● **EXERCISE BRIEF**: Revise the stretch of the octopus article from "Tracing the Connection" through "millions of years.", replacing "common ancestor" with "shared ancestor".

● **DOCUMENT SECTION**:
----
Octopuses have long captured the fascination of scientists and animal lovers alike for their remarkable intelligence, problem-solving abilities, and adaptive behaviors. Yet, a new breakthrough reveals that their cognitive complexity might be more familiar than we think—drawing an unexpected connection between these invertebrates and humans. The discovery, rooted in evolutionary science, sheds light on the shared origins of intelligence in both species.
Tracing the Connection
Recent research suggests that octopuses and humans may share an evolutionary link dating back 518 million years. This common ancestor, deep in our evolutionary past, could explain why octopuses have evolved such extraordinary intelligence despite their status as invertebrates. The key to this similarity lies in the brain development of both species, which may have followed a remarkably similar trajectory over millions of years.
The study, published in Science Advances, led by Nikolaus Rajewsky from the Max Delbrück Centre for Molecular Medicine in Berlin, highlights the critical role of microRNAs (miRNAs) in this process. MiRNAs are small molecules that regulate gene activity, and they are central to the development of the complex brains found in both humans and octopuses.
According to Rajewsky, the significant expansion of the miRNA gene repertoire in octopuses appears to have been a driving force behind the evolution of their advanced neural systems.
The Role of MicroRNAs in Brain Development
At the heart of this study is the discovery that miRNAs—molecular regulators of gene expression—have played a fundamental role in the brain development of both octopuses and humans. These tiny molecules, responsible for controlling how genes are turned on and off, are essential for the creation of specialized neurons that make complex brain function possible.
Rajewsky’s research reveals that the soft-bodied cephalopods, including octopuses, underwent a massive expansion of their miRNA gene repertoire. This expansion, it seems, allowed the animals to develop a more diverse range of neuron types, which in turn contributed to the advanced cognitive abilities that set them apart from other invertebrates.
As Rajewsky explained, “We show that the major RNA innovation of soft-bodied cephalopods is a massive expansion of the miRNA gene repertoire,” a leap in evolution that mirrors similar innovations found in vertebrates.
Convergent Evolution: Different Paths, Same Outcome
Perhaps the most striking aspect of this discovery is the phenomenon known as convergent evolution—where different species evolve similar traits independently due to similar environmental pressures or genetic mechanisms. In this case, despite the vast evolutionary gulf between humans and octopuses, both species appear to have developed complex brains in a remarkably similar manner.
----
● **RECORDS**:
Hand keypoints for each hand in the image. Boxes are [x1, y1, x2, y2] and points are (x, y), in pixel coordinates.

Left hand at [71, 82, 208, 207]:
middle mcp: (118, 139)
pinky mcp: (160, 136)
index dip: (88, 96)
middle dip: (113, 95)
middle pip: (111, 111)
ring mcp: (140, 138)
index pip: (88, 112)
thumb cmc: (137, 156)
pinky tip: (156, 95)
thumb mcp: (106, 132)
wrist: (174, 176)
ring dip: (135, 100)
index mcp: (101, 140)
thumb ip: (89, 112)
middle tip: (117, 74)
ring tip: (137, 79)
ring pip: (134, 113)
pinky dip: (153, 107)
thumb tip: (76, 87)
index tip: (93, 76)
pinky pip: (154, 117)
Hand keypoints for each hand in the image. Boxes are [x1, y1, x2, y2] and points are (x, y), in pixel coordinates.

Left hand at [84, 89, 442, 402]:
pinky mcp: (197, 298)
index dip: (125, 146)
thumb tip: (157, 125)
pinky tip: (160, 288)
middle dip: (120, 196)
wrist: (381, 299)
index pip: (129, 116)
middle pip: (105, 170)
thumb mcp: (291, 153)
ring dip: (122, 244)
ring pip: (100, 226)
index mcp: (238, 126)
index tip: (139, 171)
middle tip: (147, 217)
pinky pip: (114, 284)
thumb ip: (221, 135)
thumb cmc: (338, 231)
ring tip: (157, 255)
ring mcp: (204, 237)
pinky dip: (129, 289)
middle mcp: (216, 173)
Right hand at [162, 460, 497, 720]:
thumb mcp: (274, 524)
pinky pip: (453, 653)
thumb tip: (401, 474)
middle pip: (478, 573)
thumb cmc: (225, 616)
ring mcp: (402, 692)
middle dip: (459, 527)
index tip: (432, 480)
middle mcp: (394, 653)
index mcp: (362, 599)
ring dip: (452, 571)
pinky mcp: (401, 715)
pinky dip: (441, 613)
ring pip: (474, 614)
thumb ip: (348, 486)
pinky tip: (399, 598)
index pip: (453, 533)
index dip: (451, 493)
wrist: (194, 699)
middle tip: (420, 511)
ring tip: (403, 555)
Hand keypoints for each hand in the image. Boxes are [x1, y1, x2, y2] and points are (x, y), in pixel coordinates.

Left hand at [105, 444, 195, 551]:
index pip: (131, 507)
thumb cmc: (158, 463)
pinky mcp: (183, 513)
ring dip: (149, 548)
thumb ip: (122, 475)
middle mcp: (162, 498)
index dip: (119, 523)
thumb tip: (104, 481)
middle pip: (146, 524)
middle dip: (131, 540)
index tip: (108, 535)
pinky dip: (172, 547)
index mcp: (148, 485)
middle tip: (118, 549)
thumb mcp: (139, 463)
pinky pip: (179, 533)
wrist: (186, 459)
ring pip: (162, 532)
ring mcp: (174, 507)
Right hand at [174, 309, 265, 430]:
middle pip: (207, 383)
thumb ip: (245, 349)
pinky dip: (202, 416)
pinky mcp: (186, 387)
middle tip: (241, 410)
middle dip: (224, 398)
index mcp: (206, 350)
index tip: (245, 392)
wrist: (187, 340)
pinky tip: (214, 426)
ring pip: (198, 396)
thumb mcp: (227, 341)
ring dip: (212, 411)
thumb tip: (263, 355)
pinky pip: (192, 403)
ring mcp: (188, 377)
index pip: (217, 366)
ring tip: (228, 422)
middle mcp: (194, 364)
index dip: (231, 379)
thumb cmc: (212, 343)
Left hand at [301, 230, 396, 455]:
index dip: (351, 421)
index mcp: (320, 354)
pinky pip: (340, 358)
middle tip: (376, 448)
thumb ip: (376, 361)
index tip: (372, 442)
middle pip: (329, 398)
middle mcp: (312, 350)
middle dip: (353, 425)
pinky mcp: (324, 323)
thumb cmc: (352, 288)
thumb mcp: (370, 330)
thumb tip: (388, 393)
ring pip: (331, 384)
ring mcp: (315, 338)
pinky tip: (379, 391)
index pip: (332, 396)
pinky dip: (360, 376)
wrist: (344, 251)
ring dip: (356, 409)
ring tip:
----
● **EXERCISE OUTPUT**:
Tracing the Connection
Recent research suggests that octopuses and humans may share an evolutionary link dating back 518 million years. This shared ancestor, deep in our evolutionary past, could explain why octopuses have evolved such extraordinary intelligence despite their status as invertebrates. The key to this similarity lies in the brain development of both species, which may have followed a remarkably similar trajectory over millions of years.